Et puis, zéro consommation d’eau, c’est un peu le même genre de promesse que « on va sauver la planète avec l’IA » : ça sonne bien, mais c’est incomplet. Parce que si le circuit est fermé, il faut bien refroidir cette eau quelque part. Soit tu utilises un dry cooler qui pompe de l’électricité (et donc de l’eau indirectement via la production d’énergie), soit tu passes par un chiller qui, lui, consomme de l’eau par évaporation. Les deux sont loin d’être neutres.
Quant à la maintenance, l’eau dans les tuyaux ça crade, ça calcifie, ça favorise les bactéries.
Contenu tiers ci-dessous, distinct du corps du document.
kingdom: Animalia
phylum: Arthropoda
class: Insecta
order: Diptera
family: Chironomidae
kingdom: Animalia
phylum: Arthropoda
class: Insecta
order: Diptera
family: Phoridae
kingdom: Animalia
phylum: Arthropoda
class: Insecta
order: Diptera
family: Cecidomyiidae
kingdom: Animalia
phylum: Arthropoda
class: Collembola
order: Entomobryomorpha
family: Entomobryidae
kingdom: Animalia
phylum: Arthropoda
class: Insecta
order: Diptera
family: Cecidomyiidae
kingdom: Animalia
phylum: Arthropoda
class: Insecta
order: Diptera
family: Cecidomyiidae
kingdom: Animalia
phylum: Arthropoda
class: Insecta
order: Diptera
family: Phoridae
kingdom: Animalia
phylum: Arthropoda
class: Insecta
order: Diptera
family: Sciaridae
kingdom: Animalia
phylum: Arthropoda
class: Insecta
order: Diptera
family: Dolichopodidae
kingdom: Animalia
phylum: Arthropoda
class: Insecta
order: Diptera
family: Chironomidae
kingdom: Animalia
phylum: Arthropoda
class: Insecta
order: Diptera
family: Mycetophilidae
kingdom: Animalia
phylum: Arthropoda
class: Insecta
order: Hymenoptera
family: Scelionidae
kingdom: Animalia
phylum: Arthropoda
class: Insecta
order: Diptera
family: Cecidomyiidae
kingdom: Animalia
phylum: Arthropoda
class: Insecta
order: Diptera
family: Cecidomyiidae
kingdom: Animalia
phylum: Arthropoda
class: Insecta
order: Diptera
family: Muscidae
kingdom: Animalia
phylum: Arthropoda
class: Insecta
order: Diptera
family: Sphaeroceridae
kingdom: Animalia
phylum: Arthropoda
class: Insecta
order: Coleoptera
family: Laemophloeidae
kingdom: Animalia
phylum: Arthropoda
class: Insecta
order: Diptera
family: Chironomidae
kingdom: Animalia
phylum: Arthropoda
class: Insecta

Les produits chimiques pour nettoyer le circuit, ils finissent où ? Dans la nature, souvent. Sans parler du fait que la chaleur rejetée — 55°C — peut être récupérée pour chauffer des bureaux, mais c’est rarement fait. Dans la pratique, on la balance dans l’atmosphère.
Alors oui, Nvidia fait un pas dans la bonne direction. Mais de là à crier victoire et à dire que le problème de l’eau est « largely solved », c’est comme annoncer que la faim dans le monde est terminée parce que t’as inventé la pizza surgelée. C’est plus complexe que ça.
En attendant, les hyperscalers continuent d’installer leurs datacenters dans des régions où l’eau potable est déjà une denrée rare. Peut-être que le vrai progrès serait de localiser ces usines à tokens dans des endroits où l’eau ne manque pas. Mais ça, personne n’en parle. Trop gênant.
Alors bravo à Nvidia pour l’innovation technique, mais on garde le champagne au frais. Et tiède, tiède.